CELL TREATMENT STOPS PARKINSON
NTCELL stops Parkinson’s disease progression
one year after treatment
Over a year after treatment all four patients who took part in Living Cell Technologies Limited’s Phase I/IIa clinical study of NTCELL® for Parkinson’s disease remain well, and at 58 weeks post-implant there are no safety concerns.
In all four patients NTCELL treatment has stopped the progression of Parkinson’s disease as measured by globally accepted and validated neurological rating scales.
NTCELL® is a choroid plexus cell product with the potential to treat neurodegenerative diseases. Choroid plexus cells help produce cerebrospinal fluid as well as a range of neurotrophins (nerve growth factors) that have been shown to protect against neuron (nerve) cell death in animal models of disease.
Moreover, as the chart below shows, after 58 weeks there is a clinically and statistically significant improvement in all the patients’ neurological score from their pre-implant baseline.
Parkinson’s disease progression is measured by a neurological rating scale, Unified Parkinson’s Disease Rating Scale (UPDRS). The UPDRS score increases by approximately 4 to 5 points each year as Parkinson’s disease progresses.
NTCELL’s ability to decrease UPDRS by an average of 16 points after 58 weeks is clinically significant, representing a 3 to 4 year reversal of neurological deterioration. In the first patient the improvement is maintained at 74 weeks after NTCELL implant.

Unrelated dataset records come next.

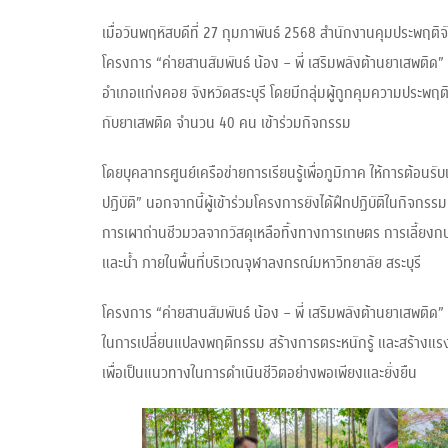
เมื่อวันพฤหัสบดีที่ 27 กุมภาพันธ์ 2568 สำนักงานคุมประพฤติจัง
โครงการ “ค่ายสานสัมพันธ์ น้อง – พี่ เสริมพลังต้านยาเสพติ
อำเภอแก่งคอย จังหวัดสระบุรี โดยมีกลุ่มผู้ถูกคุมความประพฤติ
กับยาเสพติด จำนวน 40 คน เข้าร่วมกิจกรรม
โดยบุคลากรศูนย์เครือข่ายการเรียนรู้เพื่อภูมิภาค ให้การต้อนร
ปฏิบัติ” นอกจากนี้ผู้เข้าร่วมโครงการยังได้ฝึกปฏิบัติในกิจก
การเผาถ่านชีวมวลจากวัสดุเหลือทิ้งทางการเกษตร การเลี้ยงกบน
และน้ำ ภายในพื้นที่บริเวณจุฬาลงกรณ์มหาวิทยาลัย สระบุรี
โครงการ “ค่ายสานสัมพันธ์ น้อง – พี่ เสริมพลังต้านยาเสพติด” 
ในการเปลี่ยนแปลงพฤติกรรม สร้างการตระหนักรู้ และสร้างแรงจ
เพื่อเป็นแนวทางในการดำเนินชีวิตอย่างพอเพียงและยั่งยืน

Dr Ken Taylor, chief executive, says the sustained improvement of the patients is pleasing, particularly as no other treatment has been able to maintain long term reversal of the effects of Parkinson’s disease.
“We are delighted with the continued positive outcome of the study. It certainly adds anticipation and motivation to our authorised Phase IIb study, which we plan to initiate on 24 February.”
The planned Phase IIb study aims to confirm the most effective dose of NTCELL, define any placebo component of the response and further identify the initial target Parkinson’s disease patient sub group.
“Our goal is to obtain provisional consent and launch NTCELL as the first disease modifying treatment for Parkinson’s disease in 2017,” says Dr Taylor.